S Favre, N M Bajwa, M Dominicé Dao, M-C Audétat Voirol, M Nendaz, N Junod Perron, T Perneger, H Richard-Lepouriel
Author Information
S Favre: Mood Disorder Unit, Psychiatric Specialties Service, Geneva University Hospital, Geneva, Switzerland. ORCID
N M Bajwa: University of Geneva Faculty of Medicine, Department of Paediatrics, Unit of Development and Research in Medical Education (UDREM), Geneva University Hospital, Geneva, Switzerland.
M Dominicé Dao: Division of Primary Care Medicine, Geneva University Hospital, Geneva, Switzerland.

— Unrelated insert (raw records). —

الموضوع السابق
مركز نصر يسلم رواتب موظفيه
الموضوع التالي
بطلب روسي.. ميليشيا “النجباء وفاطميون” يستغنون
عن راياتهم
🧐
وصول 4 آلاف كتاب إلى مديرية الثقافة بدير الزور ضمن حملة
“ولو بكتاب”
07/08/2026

M-C Audétat Voirol: Faculty of Medicine, Institute of Primary Care (IuMFE) University of Geneva, Unit of Development and Research in Medical Education (UDREM), Geneva, Switzerland. ORCID
M Nendaz: University of Geneva Faculty of Medicine, Division of General Internal Medicine, Unit of Development and Research in Medical Education (UDREM), Geneva University Hospital, Geneva, Switzerland.

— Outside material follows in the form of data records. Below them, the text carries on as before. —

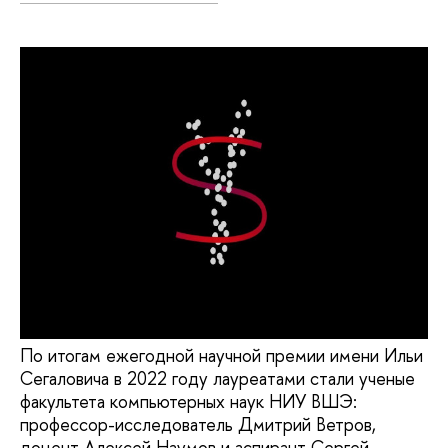
По итогам ежегодной научной премии имени Ильи
Сегаловича в 2022 году лауреатами стали ученые
факультета компьютерных наук НИУ ВШЭ:
профессор-исследователь Дмитрий Ветров,
доцент Алексей Наумов и аспирант Сергей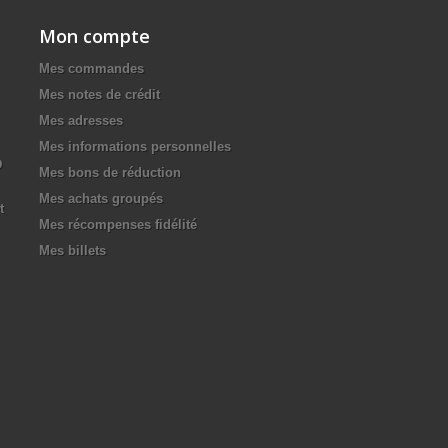
Mon compte
Mes commandes
Mes notes de crédit
Mes adresses
Mes informations personnelles
D
Mes bons de réduction
Mes achats groupés
t
Mes récompenses fidélité
Mes billets
.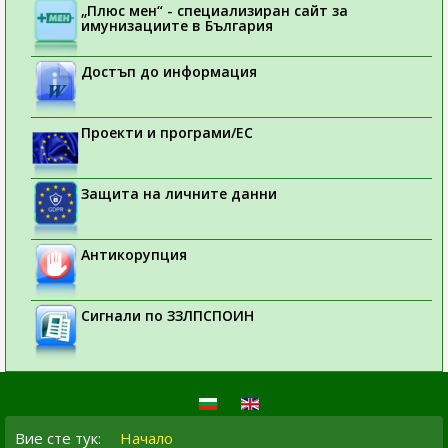
„Плюс мен“ - специализиран сайт за
имунизациите в България
Достъп до информация
Проекти и програми/ЕС
Защита на личните данни
Антикорупция
Сигнали по ЗЗЛПСПОИН
Вие сте тук:
Начало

N Junod Perron: Institute of Primary Care, Geneva University Hospital, Geneva, Switzerland.
T Perneger: Division of Clinical Epidemiology Division, Geneva University Hospital, Geneva, Switzerland.
H Richard-Lepouriel: Mood Disorder Unit, Psychiatric Specialties Service, Geneva University Hospital, Geneva, Switzerland. ORCID
BACKGROUND: Physicians suffering from burnout are more likely to develop depression, substance dependence, and cardiovascular diseases, which can affect their practices. Stigmatization is a barrier to seeking treatment. This study aimed to understand the complex links between burnout among medical doctors and the perceived Stigma. METHODS AND FINDINGS: Online questionnaires were sent to medical doctors working in five different departments of the Geneva University Hospital. The Maslach burnout Inventory (MBI) was used to assess burnout. The Stigma of Occupational Stress Scale in Doctors (SOSS-D) was used to measure the three Stigma dimensions. Three hundred and eight physicians participated in the survey (response rate: 34%). Physicians with burnout (47%) were more likely to hold stigmatized views. Emotional exhaustion was moderately correlated with perceived structural Stigma (r = 0.37, P < .001) and weakly correlated with perceived Stigma (r = 0.25, P = 0.011). Depersonalization was weakly correlated with personal Stigma (r = 0.23, P = 0.04) and perceived other Stigma (r = 0.25, P = 0.018). CONCLUSION: These results suggest the need to adjust for existing burnout and Stigma management. Further research needs to be conducted on how high burnout and stigmatization impact collective burnout, stigmatization, and treatment delay.